Est-il licite de fêter Noël ?
POUR LES MUSULMANS, LES AVIS SONT PARTAGÉS. Pour certains, offrir des cadeaux à ses enfants ou dresser une belle table pour l’occasion est péché. Ils s’appuient sur le hadith rapporté par Abou Dawoud dans lequel le Prophète dit que « Quiconque imite un peuple en fait partie ». Des savants, comme Ibn Hajar al–Haytami, considèrent « parmi les plus mauvaises innovations, le fait que les musulmans se conforment aux chrétiens dans leurs fêtes, ceci en imitant leur nourriture, en leur faisant ou en acceptant leurs cadeaux ».
D’autres sont prêts à faire plaisir et à rassembler leurs proches, juste pour faire la fête, sans aucune connotation religieuse. Lorsque l’on demande à certaines personnes si Noël est haram, le jour de l’an bid’a et si souhaiter « bonnes fêtes » est permis aux musulmans, elles sont catégoriques sur ces sujets. Pour elles, ces actions sont toutes interdites en Islam. Pourtant, chaque année, les prêtres, les évêques et même le pape souhaitent aux musulmans du monde entier un bon Ramadan. Pourquoi ne pourrait-on pas souhaiter un joyeux Noël ou une bonne année ? Si on salue des chrétiens, on peut leur souhaiter un joyeux Noël.
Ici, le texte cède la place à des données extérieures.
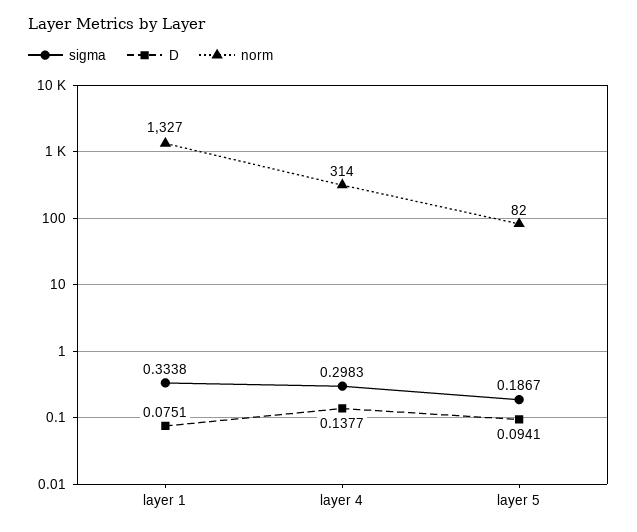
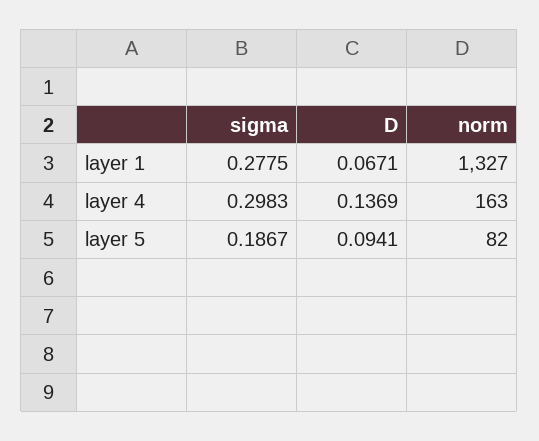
  {
    "sigma": {
-     "layer 1": 0.3338,
+     "layer 1": 0.2775,
      "layer 4": 0.2983,
      "layer 5": 0.1867
    },
    "D": {
-     "layer 1": 0.0751,
+     "layer 1": 0.0671,
-     "layer 4": 0.1377,
+     "layer 4": 0.1369,
      "layer 5": 0.0941
    },
    "norm": {
      "layer 1": 1327,
-     "layer 4": 314,
+     "layer 4": 163,
      "layer 5": 82
    }
  }

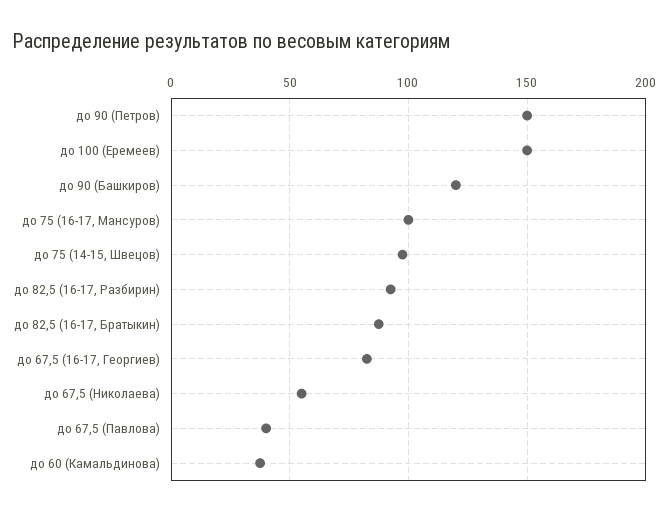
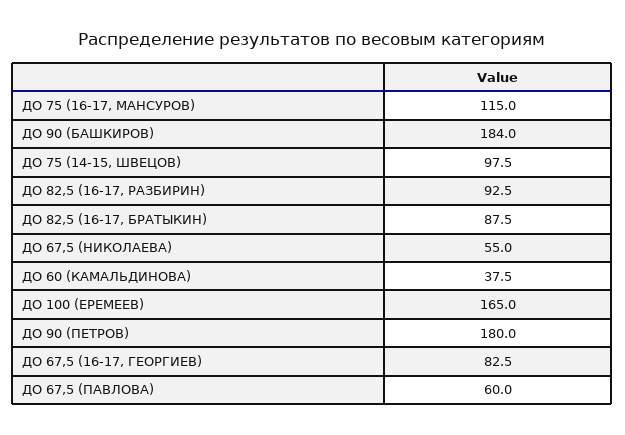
  {
-   "до 90 (Петров)": 150,
+   "до 90 (Петров)": 180,
-   "до 100 (Еремеев)": 150,
+   "до 100 (Еремеев)": 165,
-   "до 90 (Башкиров)": 120,
+   "до 90 (Башкиров)": 184,
-   "до 75 (16-17, Мансуров)": 100,
+   "до 75 (16-17, Мансуров)": 115,
    "до 75 (14-15, Швецов)": 97.5,
    "до 82,5 (16-17, Разбирин)": 92.5,
    "до 82,5 (16-17, Братыкин)": 87.5,
    "до 67,5 (16-17, Георгиев)": 82.5,
    "до 67,5 (Николаева)": 55,
-   "до 67,5 (Павлова)": 40,
+   "до 67,5 (Павлова)": 60,
    "до 60 (Камальдинова)": 37.5
  }

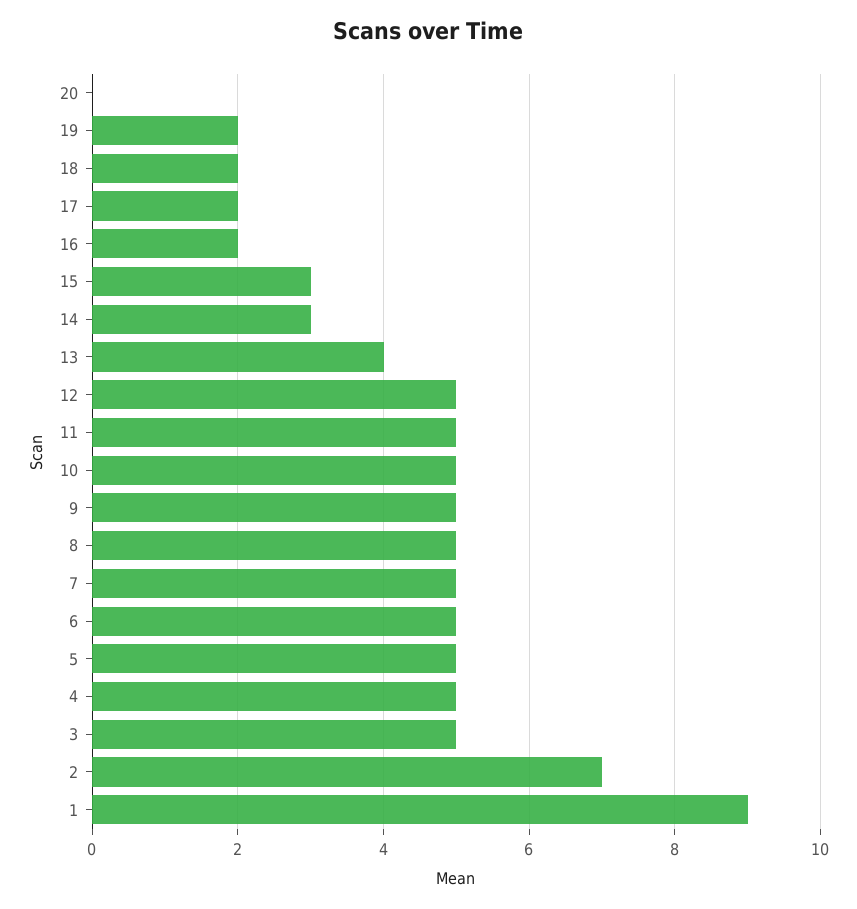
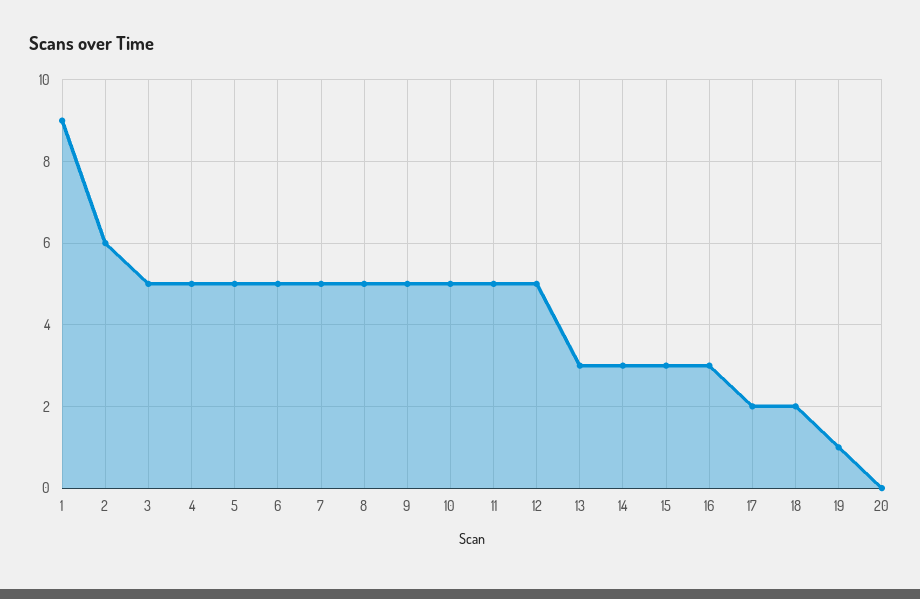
  {
    "20": 0,
-   "19": 2,
+   "19": 1,
    "18": 2,
    "17": 2,
-   "16": 2,
+   "16": 3,
    "15": 3,
    "14": 3,
-   "13": 4,
+   "13": 3,
    "12": 5,
    "11": 5,
    "10": 5,
    "9": 5,
    "8": 5,
    "7": 5,
    "6": 5,
    "5": 5,
    "4": 5,
    "3": 5,
-   "2": 7,
+   "2": 6,
    "1": 9
  }

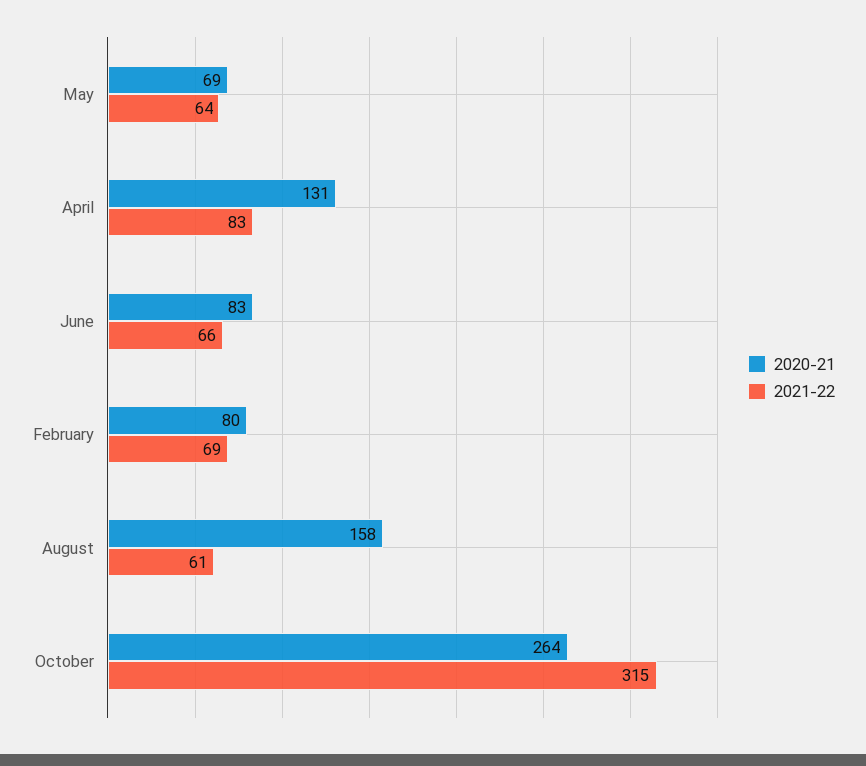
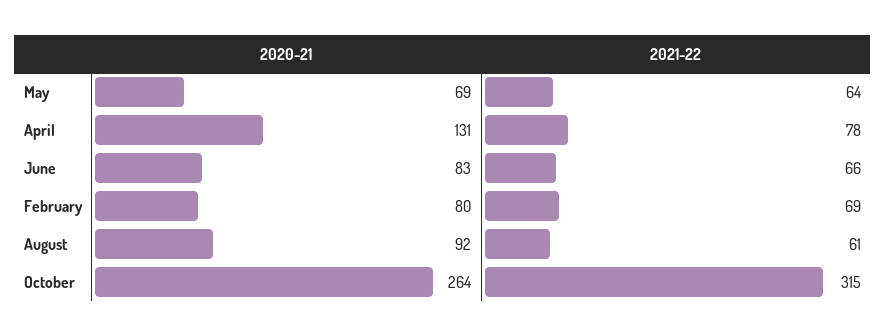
  {
    "2020-21": {
      "May": 69,
      "April": 131,
      "June": 83,
      "February": 80,
-     "August": 158,
+     "August": 92,
      "October": 264
    },
    "2021-22": {
      "May": 64,
-     "April": 83,
+     "April": 78,
      "June": 66,
      "February": 69,
      "August": 61,
      "October": 315
    }
  }

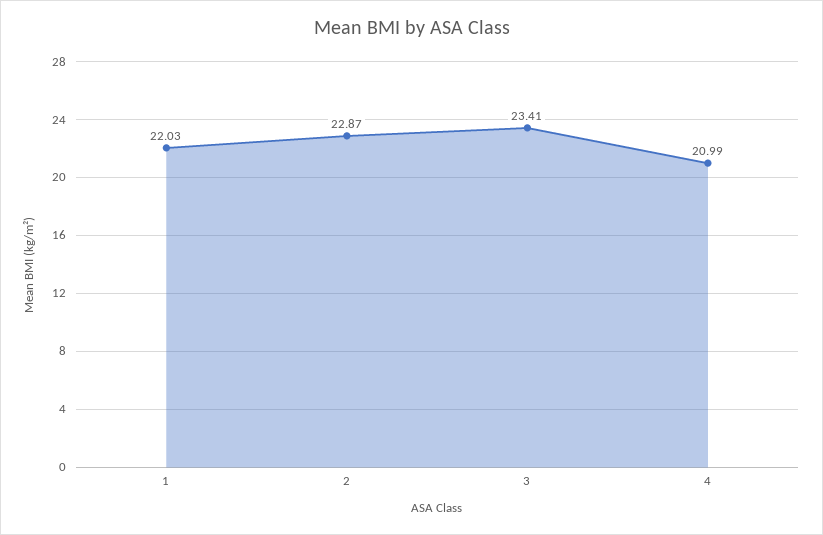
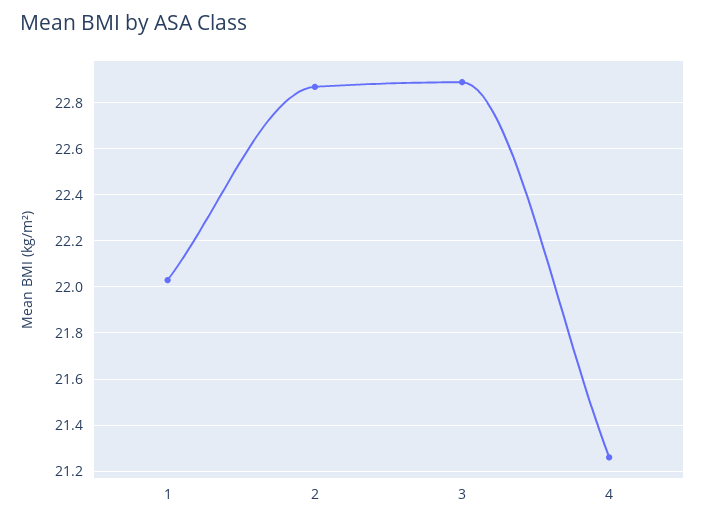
  {
    "1": 22.03,
    "2": 22.87,
-   "3": 23.41,
+   "3": 22.9,
-   "4": 20.99
+   "4": 21.25
  }

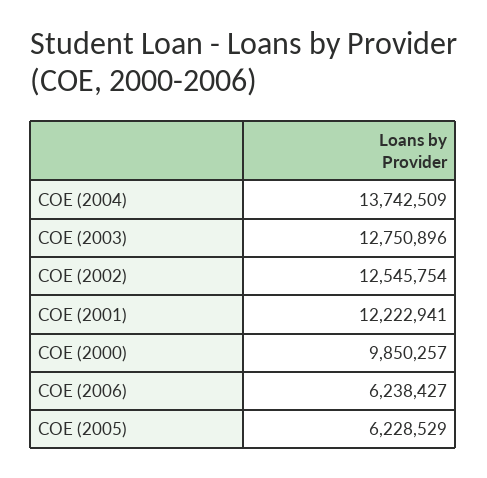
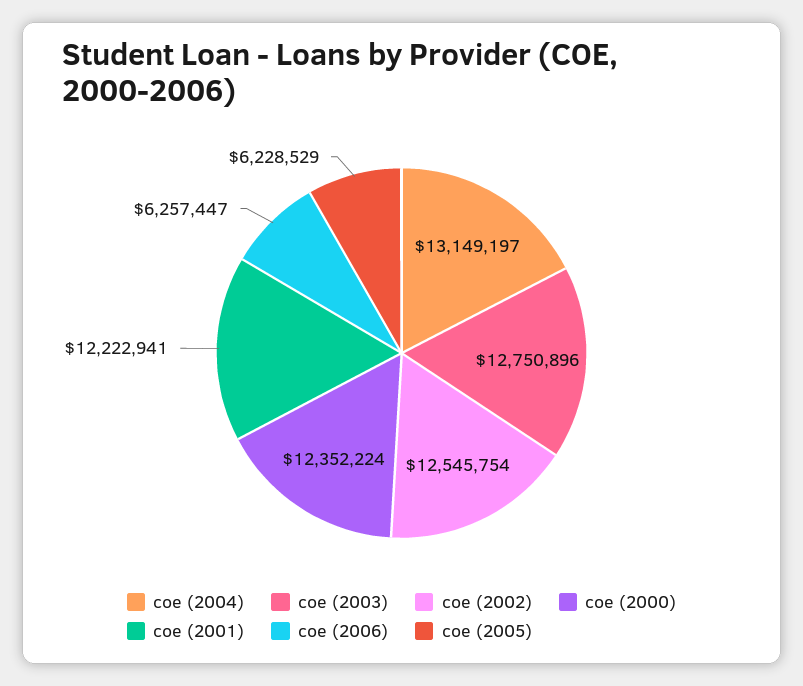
  {
-   "COE (2004)": 13742509,
+   "COE (2004)": 13149197,
    "COE (2003)": 12750896,
    "COE (2002)": 12545754,
    "COE (2001)": 12222941,
-   "COE (2000)": 9850257,
+   "COE (2000)": 12352224,
-   "COE (2006)": 6238427,
+   "COE (2006)": 6257447,
    "COE (2005)": 6228529
  }

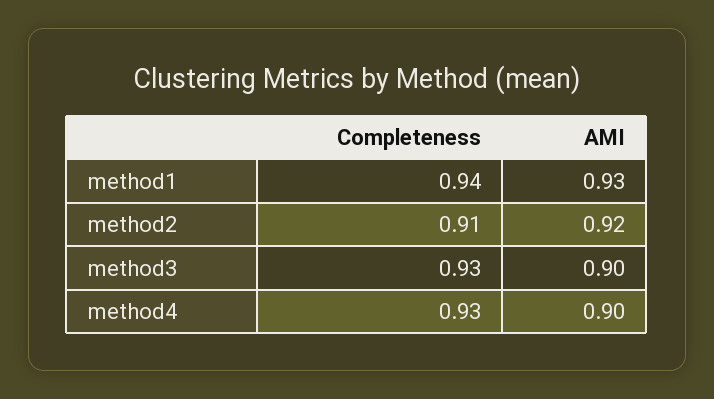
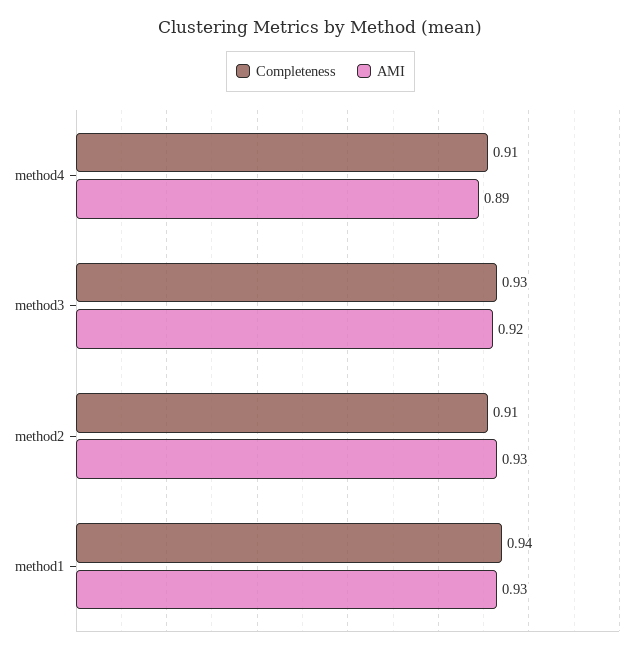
  {
    "Completeness": {
      "method1": 0.94,
      "method2": 0.91,
      "method3": 0.93,
-     "method4": 0.93
+     "method4": 0.91
    },
    "AMI": {
      "method1": 0.93,
-     "method2": 0.92,
+     "method2": 0.93,
-     "method3": 0.9,
+     "method3": 0.92,
-     "method4": 0.9
+     "method4": 0.89
    }
  }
Cela ne signifie en aucun cas qu’on adhère aux dogmes chrétiens. Interrogé par Le Muslim Post, Ahmed Miktar, imam à Villeneuve-d’Ascq, président de l’association des Imams de France et président de l’aumônerie hospitalière des Hauts-de-France déclare : « Aujourd’hui, qu’est-ce qu’une fête ? Il s’agit en réalité d’une fête païenne. Les réveillons sont plus festifs que rituels. » Puis il ajoute : « Si Noël est lié à la chrétienté, à la naissance du Christ, rien n’empêche le musulman de souhaiter une bonne fête de Noël à ceux qui la célèbrent. » Il fait donc allusion aux musulmans pour qui il est inconcevable de souhaiter Noël. Il démontre le contraire en s’appuyant sur les versets 8 et 9 de la sourate 60 du Coran, Al-Mumtahanah (L’Éprouvée). Ces versets rappellent aux musulmans qu’ils sont tenus d’avoir un bon comportement même avec les personnes ne partageant pas leurs croyances. Prendre part aux célébrations de Noël est aussi un sujet qui engendre quelques discordes. Pourtant, il s’agit avant tout d’une fête avec une dimension culturelle très forte. Aussi, selon Ahmed Miktar, « il n’est donc pas interdit pour les musulmans d’y participer quand ils y sont conviés par leur famille ou leurs amis. Car Noël, c’est avant tout rendre les gens heureux, l’occasion d’être ensemble et de partager, et qui interdirait cela ? ». Finalement, l’essentiel est de savoir faire la distinction entre la fête et l’aspect religieux. Il est donc possible, selon lui, de célébrer les fêtes de fin d’année, car elles poussent à agir avec bienveillance envers les autres, à condition de ne pas pratiquer de rites religieux autres que ceux initiés par l’Islam.